(Extrait du document):

Thérèse de Lisieux, poète et artiste, utilise toute une symbolique florale au service de sa spiritualité. La nature est pour elle l’occasion d’une réflexion théologique, répondant à ses interrogations sur le mystère des âmes. C’est ainsi que le constat de la diversité et la grandeur ou la petitesse des fleurs du « jardin de Jésus » va lui permettre d’entrer en profondeur dans ce mystère. Elle va donc, s’inscrivant dans une tradition qui date du Moyen Age, créer tout un floraire lui permettant, par un raisonnement analogique, d’exprimer des vérités spirituelles. C’est au début du manuscrit A de l’Histoire d’une âme qu’elle nous livre ce texte.
« Longtemps je me suis demandé pourquoi !e bon Dieu avait des préférences, pourquoi toutes les âmes ne recevaient pas une égale mesure de grâces. Je m'étonnais de le voir prodiguer des faveurs extraordinaires à de grands pécheurs comme saint Paul, saint Augustin, sainte Madeleine et tant d'autres qu'il forçait, pour ainsi dire, à recevoir ses grâces. Je m'étonnais encore, en lisant la vie des saints, de voir Notre-Seigneur caresser du berceau à la tombe certaines âmes privilégiées, sans laisser sur leur passage aucun obstacle qui les empêchât de s'élever vers lui, ne permettant jamais au péché de ternir l'éclat immaculé de leur robe baptismale. Je me demandais pourquoi !es pauvres sauvages, par exemple, mouraient en grand nombre, sans même avoir entendu prononcer le nom de Dieu.

(Données extraites):
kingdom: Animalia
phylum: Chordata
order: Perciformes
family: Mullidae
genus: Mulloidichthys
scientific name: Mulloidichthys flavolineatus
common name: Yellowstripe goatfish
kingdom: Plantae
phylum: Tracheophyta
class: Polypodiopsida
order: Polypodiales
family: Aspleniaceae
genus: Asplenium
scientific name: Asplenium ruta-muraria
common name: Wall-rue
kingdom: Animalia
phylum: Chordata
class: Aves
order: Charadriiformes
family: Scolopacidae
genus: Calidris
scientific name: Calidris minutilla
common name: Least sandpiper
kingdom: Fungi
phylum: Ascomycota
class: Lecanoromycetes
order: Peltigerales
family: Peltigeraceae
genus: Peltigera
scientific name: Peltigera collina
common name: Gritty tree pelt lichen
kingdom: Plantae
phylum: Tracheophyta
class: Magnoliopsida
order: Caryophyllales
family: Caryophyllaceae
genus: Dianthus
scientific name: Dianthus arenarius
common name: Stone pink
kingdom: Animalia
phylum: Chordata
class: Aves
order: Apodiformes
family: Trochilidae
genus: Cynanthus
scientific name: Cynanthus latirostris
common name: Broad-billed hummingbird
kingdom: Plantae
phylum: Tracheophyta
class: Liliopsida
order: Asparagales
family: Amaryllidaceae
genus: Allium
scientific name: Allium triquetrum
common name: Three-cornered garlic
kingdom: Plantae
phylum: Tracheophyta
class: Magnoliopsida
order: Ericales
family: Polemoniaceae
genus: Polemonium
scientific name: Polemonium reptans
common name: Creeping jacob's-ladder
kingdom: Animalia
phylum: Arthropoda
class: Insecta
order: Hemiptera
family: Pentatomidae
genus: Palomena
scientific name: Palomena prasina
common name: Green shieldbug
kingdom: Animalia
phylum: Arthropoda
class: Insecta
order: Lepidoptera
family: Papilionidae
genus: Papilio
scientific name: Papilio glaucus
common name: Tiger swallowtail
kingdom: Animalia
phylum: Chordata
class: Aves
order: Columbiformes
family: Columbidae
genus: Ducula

(Consignes):
1. Répondez à ces questions sur le texte consacré à Thérèse de Lisieux :
(a) De quelle époque date la tradition dans laquelle elle s'inscrit ?
(b) Où, dans l'Histoire d'une âme, livre-t-elle ce texte ?
(c) Quels grands pécheurs nomme-t-elle comme exemples ?
2. Recopiez, dans le texte sur Thérèse de Lisieux, le passage qui va de « Thérèse de Lisieux, poète » jusqu'à « livre ce texte. ».
3. Prolongez le texte sur Thérèse de Lisieux à partir de l'endroit où il s'arrête.
Ce matériel ne joue aucun rôle ici.

(Réponses):
1.
(a) Du Moyen Age.
(b) Au début du manuscrit A.
(c) Saint Paul, saint Augustin et sainte Madeleine.

2.
Thérèse de Lisieux, poète et artiste, utilise toute une symbolique florale au service de sa spiritualité. La nature est pour elle l’occasion d’une réflexion théologique, répondant à ses interrogations sur le mystère des âmes. C’est ainsi que le constat de la diversité et la grandeur ou la petitesse des fleurs du « jardin de Jésus » va lui permettre d’entrer en profondeur dans ce mystère. Elle va donc, s’inscrivant dans une tradition qui date du Moyen Age, créer tout un floraire lui permettant, par un raisonnement analogique, d’exprimer des vérités spirituelles. C’est au début du manuscrit A de l’Histoire d’une âme qu’elle nous livre ce texte.

3.
Jésus a daigné m'instruire de ce mystère. Il a mis devant mes yeux le livre de la nature; et j'ai compris que toutes les fleurs créées par lui sont belles, que l'éclat de la rose et la blancheur du lis n'enlèvent pas le parfum de la petite violette, n'ôtent rien à la simplicité ravissante de la pâquerette. J'ai compris que, si toutes les petites fleurs voulaient être des roses, la nature perdrait sa parure printanière, les champs ne seraient plus émaillés de fleurettes.
Ainsi en est-il dans le monde des âmes, ce jardin vivant du Seigneur. Il a trouvé bon de créer les grands saints qui peuvent se comparer aux lis et aux roses; mais il en a créé aussi de plus petits, lesquels doivent se contenter d'être des pâquerettes ou de simples violettes destinées à réjouir ses regards divins lorsqu'il les abaisse à ses pieds. Plus les fleurs sont heureuses de faire sa volonté, plus elles sont parfaites.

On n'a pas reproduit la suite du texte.